Completely understood about the scenario. As far as I can see, this is behaving exactly as expected. If you kill the source pod, a migration simply cannot happen. The VM will then be re-started or not based on the runStrategy of the VM. In other words, the existence of a migration object is not a guarantee that a migration can happen. I am going to close this as not a bug. If you are sure I'm missing something, please re-open it.
Guohua, do you see any inconsistencies like migration object being in progress or any other failures.
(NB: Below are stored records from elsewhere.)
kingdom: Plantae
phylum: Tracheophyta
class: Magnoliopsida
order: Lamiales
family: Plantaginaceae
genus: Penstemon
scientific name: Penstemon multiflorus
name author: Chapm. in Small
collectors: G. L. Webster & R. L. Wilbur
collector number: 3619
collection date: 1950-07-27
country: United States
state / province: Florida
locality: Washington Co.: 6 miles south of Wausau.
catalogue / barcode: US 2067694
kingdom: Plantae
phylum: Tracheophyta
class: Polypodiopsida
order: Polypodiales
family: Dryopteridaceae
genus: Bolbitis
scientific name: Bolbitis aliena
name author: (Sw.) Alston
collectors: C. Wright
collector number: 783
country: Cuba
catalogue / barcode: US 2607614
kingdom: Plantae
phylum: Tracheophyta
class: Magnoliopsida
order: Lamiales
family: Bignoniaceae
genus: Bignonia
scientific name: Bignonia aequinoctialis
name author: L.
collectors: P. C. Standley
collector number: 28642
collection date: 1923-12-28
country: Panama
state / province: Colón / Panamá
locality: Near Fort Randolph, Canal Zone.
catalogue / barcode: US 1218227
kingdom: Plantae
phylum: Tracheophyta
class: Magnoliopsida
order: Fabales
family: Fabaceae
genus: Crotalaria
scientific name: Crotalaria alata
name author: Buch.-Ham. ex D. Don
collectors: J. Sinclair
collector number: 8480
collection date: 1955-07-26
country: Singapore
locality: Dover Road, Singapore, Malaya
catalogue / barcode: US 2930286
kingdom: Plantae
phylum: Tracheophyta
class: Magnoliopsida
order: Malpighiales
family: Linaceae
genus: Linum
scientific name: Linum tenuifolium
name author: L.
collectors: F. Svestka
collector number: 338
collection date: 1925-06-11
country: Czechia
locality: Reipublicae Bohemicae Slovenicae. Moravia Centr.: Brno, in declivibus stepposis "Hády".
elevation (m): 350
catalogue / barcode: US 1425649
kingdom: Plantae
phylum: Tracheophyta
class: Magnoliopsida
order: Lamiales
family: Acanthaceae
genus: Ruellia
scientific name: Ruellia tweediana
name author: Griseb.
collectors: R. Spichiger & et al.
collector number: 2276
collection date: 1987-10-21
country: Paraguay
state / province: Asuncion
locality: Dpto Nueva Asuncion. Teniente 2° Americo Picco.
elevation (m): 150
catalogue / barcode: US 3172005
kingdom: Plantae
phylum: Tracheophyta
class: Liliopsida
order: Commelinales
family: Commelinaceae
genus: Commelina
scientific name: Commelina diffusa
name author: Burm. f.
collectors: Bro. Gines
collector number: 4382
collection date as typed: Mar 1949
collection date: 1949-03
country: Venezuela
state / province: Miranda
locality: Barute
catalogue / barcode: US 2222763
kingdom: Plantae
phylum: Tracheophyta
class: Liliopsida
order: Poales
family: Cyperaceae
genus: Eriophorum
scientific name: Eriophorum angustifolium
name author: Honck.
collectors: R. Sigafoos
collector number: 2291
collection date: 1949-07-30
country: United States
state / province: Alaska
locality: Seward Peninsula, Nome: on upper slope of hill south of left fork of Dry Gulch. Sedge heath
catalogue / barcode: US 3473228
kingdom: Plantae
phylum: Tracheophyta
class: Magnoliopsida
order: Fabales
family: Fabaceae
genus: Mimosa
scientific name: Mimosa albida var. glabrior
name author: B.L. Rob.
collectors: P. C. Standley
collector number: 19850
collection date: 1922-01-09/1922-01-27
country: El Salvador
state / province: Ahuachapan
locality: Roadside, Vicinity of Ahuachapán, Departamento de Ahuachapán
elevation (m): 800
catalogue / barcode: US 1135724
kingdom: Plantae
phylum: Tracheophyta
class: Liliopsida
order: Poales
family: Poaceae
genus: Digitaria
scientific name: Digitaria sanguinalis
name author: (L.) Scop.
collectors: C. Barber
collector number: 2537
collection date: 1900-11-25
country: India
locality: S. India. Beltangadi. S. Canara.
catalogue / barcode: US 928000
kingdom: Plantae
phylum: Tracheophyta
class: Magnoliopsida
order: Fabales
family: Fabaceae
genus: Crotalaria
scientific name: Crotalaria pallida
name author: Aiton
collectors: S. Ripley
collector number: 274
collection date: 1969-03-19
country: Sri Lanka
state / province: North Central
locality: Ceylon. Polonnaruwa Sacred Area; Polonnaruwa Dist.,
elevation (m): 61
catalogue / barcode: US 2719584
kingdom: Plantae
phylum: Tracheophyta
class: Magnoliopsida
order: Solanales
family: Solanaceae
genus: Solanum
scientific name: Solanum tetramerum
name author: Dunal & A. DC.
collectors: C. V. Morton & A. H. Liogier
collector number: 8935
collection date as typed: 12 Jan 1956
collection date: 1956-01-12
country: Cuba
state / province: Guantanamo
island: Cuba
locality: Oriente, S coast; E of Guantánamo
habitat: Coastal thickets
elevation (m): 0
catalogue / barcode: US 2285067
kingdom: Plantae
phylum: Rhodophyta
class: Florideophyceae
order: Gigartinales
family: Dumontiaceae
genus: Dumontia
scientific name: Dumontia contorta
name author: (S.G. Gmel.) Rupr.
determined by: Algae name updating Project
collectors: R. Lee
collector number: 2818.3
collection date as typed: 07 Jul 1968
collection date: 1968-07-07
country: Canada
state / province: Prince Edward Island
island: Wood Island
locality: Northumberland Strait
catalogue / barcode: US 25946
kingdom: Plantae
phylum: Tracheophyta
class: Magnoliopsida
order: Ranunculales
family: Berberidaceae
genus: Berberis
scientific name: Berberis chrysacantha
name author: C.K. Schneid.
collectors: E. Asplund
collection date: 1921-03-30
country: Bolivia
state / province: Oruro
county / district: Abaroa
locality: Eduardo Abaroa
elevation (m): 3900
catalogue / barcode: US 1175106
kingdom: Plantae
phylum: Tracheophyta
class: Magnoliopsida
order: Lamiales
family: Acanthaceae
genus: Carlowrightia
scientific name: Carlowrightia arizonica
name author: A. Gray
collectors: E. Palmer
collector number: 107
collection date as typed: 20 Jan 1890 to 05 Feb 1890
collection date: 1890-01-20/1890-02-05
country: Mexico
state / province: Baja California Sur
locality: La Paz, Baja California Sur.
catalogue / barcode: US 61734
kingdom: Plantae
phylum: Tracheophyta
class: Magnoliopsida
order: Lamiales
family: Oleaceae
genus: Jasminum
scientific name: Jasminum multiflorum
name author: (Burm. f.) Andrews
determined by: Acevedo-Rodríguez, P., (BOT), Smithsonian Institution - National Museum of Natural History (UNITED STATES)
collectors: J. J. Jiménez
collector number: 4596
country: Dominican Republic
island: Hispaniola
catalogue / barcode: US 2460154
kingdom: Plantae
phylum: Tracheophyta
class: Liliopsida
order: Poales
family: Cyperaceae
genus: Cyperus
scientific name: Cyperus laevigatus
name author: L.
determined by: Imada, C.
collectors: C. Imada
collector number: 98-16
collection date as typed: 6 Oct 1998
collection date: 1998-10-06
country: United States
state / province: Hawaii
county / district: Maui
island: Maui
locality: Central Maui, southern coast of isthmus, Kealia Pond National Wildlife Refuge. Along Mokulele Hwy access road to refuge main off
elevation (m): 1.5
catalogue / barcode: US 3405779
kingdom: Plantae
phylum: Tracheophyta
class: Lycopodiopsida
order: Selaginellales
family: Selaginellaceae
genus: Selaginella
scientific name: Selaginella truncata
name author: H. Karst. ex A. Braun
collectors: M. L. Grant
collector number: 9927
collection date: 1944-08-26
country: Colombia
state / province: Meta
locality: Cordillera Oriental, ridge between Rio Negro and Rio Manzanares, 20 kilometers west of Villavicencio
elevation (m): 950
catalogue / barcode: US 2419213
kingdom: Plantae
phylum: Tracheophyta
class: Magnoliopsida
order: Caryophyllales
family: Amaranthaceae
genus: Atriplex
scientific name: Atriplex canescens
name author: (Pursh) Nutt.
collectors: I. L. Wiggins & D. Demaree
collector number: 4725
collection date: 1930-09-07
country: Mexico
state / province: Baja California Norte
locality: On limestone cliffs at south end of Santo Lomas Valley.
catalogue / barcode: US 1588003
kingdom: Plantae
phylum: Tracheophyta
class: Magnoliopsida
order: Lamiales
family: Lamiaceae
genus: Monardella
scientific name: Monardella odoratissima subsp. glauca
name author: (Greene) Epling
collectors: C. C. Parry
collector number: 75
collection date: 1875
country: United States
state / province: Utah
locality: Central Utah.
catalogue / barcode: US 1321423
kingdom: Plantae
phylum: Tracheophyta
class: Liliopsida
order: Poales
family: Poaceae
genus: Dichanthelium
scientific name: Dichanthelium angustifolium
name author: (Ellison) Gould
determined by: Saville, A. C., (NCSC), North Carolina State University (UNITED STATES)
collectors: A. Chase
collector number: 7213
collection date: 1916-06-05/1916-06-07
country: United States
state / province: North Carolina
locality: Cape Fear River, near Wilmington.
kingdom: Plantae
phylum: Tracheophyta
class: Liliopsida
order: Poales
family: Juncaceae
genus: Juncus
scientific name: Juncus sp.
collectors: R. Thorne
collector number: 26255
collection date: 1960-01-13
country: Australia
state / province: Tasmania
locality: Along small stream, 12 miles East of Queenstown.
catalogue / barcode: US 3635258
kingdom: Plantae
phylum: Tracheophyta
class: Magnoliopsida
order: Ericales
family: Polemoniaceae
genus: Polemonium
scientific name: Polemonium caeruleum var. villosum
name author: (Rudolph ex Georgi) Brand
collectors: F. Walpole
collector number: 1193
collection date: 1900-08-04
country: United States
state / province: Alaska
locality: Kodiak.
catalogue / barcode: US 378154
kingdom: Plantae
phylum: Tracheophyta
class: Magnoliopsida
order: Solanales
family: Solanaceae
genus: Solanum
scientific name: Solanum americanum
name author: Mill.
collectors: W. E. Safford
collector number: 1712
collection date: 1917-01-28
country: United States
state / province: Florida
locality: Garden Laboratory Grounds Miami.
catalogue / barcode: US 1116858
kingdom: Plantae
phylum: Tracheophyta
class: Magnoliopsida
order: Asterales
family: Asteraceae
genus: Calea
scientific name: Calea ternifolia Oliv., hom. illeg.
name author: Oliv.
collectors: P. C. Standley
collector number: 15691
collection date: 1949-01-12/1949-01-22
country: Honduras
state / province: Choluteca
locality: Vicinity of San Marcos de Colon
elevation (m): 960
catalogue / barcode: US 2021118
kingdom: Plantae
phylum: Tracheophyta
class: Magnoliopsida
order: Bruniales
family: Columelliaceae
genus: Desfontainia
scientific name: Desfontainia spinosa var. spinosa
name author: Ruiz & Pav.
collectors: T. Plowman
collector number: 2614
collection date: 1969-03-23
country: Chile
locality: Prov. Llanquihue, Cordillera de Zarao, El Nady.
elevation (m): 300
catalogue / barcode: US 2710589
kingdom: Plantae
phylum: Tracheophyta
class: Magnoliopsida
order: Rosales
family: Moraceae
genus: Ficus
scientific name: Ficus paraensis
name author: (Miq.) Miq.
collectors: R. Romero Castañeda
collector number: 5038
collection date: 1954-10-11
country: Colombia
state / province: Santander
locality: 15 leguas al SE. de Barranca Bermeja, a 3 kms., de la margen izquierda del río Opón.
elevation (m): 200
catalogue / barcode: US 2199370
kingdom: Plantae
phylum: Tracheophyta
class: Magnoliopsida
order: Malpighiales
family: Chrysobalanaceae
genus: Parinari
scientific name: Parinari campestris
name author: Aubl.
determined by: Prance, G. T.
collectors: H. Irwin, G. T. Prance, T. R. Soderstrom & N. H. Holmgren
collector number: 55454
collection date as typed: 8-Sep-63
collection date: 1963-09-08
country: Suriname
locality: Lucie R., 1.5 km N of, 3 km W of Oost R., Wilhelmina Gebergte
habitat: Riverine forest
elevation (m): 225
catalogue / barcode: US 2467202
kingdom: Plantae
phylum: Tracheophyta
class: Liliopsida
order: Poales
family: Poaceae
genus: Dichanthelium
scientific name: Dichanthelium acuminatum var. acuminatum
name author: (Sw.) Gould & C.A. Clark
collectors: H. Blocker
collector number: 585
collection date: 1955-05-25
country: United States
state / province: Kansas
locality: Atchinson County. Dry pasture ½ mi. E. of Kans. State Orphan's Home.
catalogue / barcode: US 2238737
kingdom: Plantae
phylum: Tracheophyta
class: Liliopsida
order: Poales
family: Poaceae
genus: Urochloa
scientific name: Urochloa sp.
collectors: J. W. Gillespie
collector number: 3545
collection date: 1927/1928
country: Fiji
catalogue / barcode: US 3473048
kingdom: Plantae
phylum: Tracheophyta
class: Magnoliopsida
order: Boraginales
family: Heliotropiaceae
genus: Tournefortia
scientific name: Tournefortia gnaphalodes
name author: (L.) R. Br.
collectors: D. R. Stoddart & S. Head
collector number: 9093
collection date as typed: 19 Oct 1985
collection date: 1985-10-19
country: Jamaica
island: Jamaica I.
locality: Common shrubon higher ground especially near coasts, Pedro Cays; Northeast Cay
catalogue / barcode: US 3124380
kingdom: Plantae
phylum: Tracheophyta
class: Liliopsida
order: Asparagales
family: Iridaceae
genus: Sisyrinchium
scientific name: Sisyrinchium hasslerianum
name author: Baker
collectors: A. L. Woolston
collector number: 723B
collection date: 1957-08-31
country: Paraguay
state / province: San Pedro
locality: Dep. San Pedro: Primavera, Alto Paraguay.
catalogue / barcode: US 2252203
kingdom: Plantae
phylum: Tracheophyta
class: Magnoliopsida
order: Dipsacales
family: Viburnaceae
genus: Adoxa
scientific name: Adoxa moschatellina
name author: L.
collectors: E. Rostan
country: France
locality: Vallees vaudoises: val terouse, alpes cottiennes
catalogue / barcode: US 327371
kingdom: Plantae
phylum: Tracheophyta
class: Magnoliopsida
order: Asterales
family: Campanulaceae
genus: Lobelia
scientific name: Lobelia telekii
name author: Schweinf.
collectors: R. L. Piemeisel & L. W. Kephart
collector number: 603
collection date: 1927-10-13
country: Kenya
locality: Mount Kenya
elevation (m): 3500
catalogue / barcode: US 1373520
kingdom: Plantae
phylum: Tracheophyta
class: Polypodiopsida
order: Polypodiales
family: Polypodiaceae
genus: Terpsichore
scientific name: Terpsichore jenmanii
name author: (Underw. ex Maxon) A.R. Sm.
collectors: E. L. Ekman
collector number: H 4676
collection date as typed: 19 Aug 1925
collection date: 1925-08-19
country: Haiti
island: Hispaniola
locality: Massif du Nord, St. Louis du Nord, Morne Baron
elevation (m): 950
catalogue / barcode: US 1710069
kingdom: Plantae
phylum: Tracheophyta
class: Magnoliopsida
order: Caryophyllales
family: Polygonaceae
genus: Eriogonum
I agree with Stu if we fail gracefully it is not a bug.
The thing can make the results different is when to kill the original pod: If kill the 1st pod after the 2nd pod is getting into running state, the migration can be done $ virtctl migrate vm1 VM vm1 was scheduled to migrate $ oc get pod NAME READY STATUS RESTARTS AGE virt-launcher-vm1-4nc7v 1/1 Running 0 4m19s virt-launcher-vm1-shjmz 0/1 ContainerCreating 0 16s $ oc get pod NAME READY STATUS RESTARTS AGE virt-launcher-vm1-4nc7v 1/1 Running 0 4m24s virt-launcher-vm1-shjmz 1/1 Running 0 21s $ oc delete pod virt-launcher-vm1-4nc7v pod "virt-launcher-vm1-4nc7v" deleted $ oc get pod NAME READY STATUS RESTARTS AGE virt-launcher-vm1-shjmz 1/1 Running 0 107s If kill the 1st pod immediately, the migration cannot be done. $ virtctl migrate vm1 VM vm1 was scheduled to migrate $ oc get pod NAME READY STATUS RESTARTS AGE virt-launcher-vm1-96vfx 0/1 ContainerCreating 0 4s virt-launcher-vm1-shjmz 1/1 Running 0 2m $ oc delete pod virt-launcher-vm1-shjmz pod "virt-launcher-vm1-shjmz" deleted $ oc get pod NAME READY STATUS RESTARTS AGE virt-launcher-vm1-bh5gh 1/1 Running 0 15s
Guohua, in second case what is the status of the migration. Is there any information why migration failed?
(In reply to Piotr Kliczewski from comment #7) > Guohua, in second case what is the status of the migration. Is there any > information why migration failed? It's failed because the pod bring up by migration is killed along with killing the original pod. A new pod is always coming up, but not relevant to migration any more.